▶ _Brief_
Which lines below contain "shoulder"? Copy every one of them.
(Beginning of Dataset content)
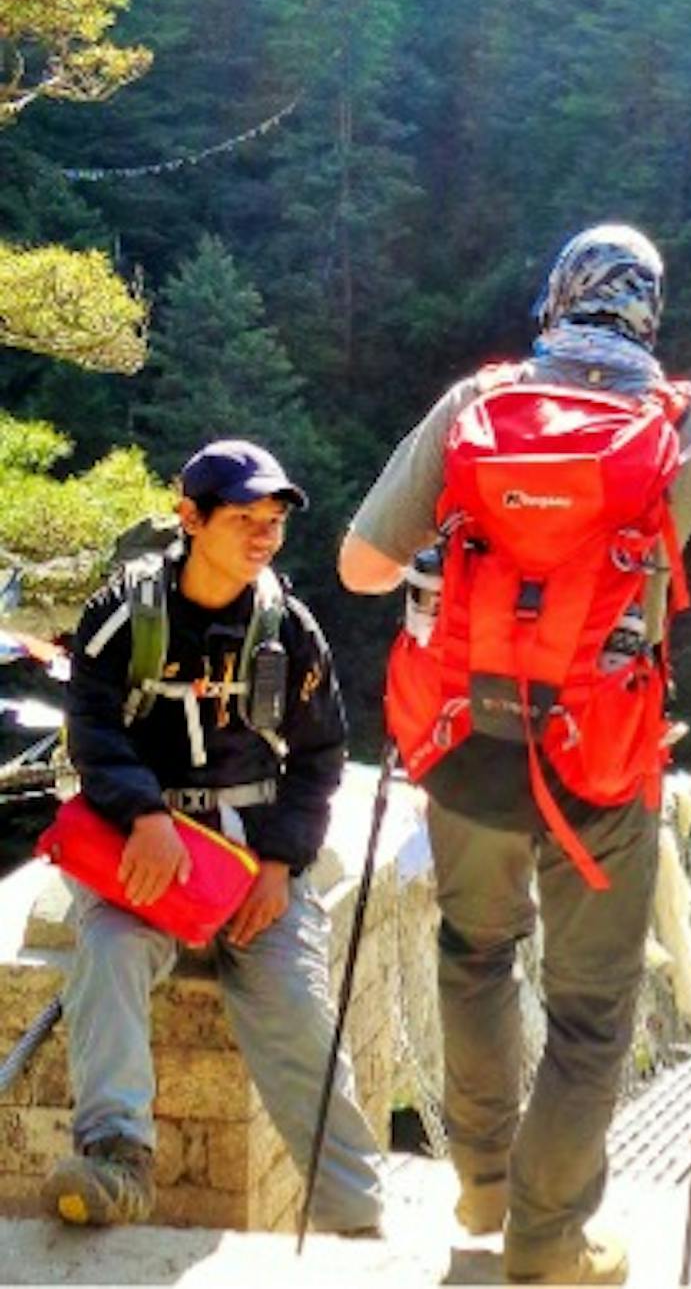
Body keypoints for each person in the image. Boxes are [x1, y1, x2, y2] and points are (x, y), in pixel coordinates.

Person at [338, 224, 691, 1286]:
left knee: (473, 953)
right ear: (649, 311)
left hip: (461, 747)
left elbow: (361, 566)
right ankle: (549, 1241)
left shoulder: (473, 409)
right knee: (591, 1009)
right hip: (600, 771)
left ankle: (484, 1182)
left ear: (555, 298)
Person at [48, 440, 384, 1233]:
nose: (264, 535)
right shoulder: (126, 614)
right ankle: (115, 1161)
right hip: (146, 849)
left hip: (252, 853)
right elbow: (90, 725)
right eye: (244, 518)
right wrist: (145, 813)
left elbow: (319, 756)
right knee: (108, 950)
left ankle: (352, 1215)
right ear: (190, 517)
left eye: (273, 521)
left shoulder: (288, 629)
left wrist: (280, 864)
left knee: (299, 1009)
(End of Dataset content)
▶ _Exercise output_
left shoulder: (473, 409)
right shoulder: (126, 614)
left shoulder: (288, 629)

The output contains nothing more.